RECORDS FOR THIS EXERCISE:
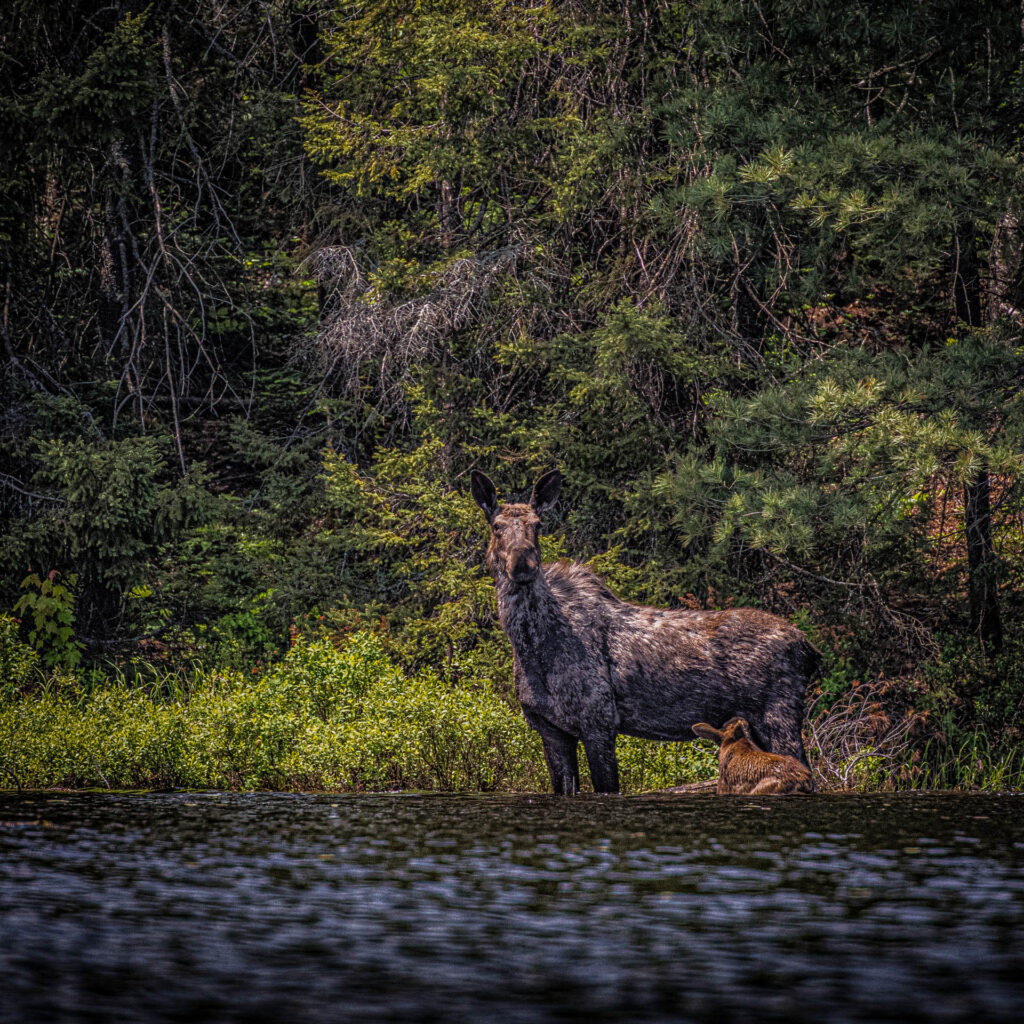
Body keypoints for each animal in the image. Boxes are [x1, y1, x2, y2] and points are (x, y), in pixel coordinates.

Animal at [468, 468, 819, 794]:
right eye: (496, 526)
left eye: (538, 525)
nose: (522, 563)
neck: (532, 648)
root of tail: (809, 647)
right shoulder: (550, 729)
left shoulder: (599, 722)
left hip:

WHAT TO PRODUCE:
Quote all of the entries word for word, omitting any pictures.

ANSWER SECTION:
Body keypoints for each animal in the image. Boxes are [x1, y1, x2, y2] and points are (x, y), in pixel coordinates.

Animal at [468, 468, 819, 794]:
right eye: (496, 526)
left eye: (538, 525)
nose: (522, 563)
neck: (532, 648)
root of tail: (809, 647)
right shoulder: (550, 729)
left shoulder: (599, 722)
left hip:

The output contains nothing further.